A few years back, I wrote of a family story: Delia Joyce's mother's skirts were caught by a passing train; as she was dragged to her death, she threw the infant Delia safely to a man on the platform.
When I uncovered Delia's hometown as Pawling in Dutchess County, New York, I was able to locate the family in the census starting in 1860. Delia's parents were Patrick Joyce and Margaret or Mary Campbell. The train accident happened in 1870. Delia was born around 1862, making her too old and big to have been the baby in her mother's arms when she died. Delia's younger brothers, John and James, were more likely candidates.
I located one newspaper article about the accident, which happened in Katonah Station, Westchester County, New York. The accounting took up all but four lines of the paper. No mention of a baby.
Well, I found another newspaper article that mentioned the baby. (Thank you FultonHistory.com again!) The search terms I used included "cars," not "train" or "railroad," as this is more consistent with terminology in use at the time. Margaret's first name is not in this article. The mention of the baby is consistent with the family story.
"Her infant child, which she was carrying in her arms, she had previously passed off the car."
We cannot tell from this account if the train had already started to move, so she handed off the baby first and then tried to jump by herself.
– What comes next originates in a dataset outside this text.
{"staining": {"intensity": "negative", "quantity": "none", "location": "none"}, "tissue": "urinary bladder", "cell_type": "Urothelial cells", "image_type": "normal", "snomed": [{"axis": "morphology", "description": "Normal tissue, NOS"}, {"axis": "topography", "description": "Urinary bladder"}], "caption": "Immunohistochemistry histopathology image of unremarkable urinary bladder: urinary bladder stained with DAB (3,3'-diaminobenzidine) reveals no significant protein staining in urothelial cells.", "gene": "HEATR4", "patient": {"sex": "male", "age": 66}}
Maybe the train was stopped when she got the baby off first, but then started to move, so she jumped so as to not be separated from the baby.
|1870 United States Federal Census: Pawling, Dutchess County, New York|
The newly widowed Patrick Joyce and his four children. Mary Joyce appears on the Mortality Schedule.
In the 1870 census, James Joyce's age is listed as one year. His entry at FindAGrave shows a gravestone with a date of birth May 20, 1870. He qualifies as an infant for this train accident in June of 1870. He may have been only a few weeks old.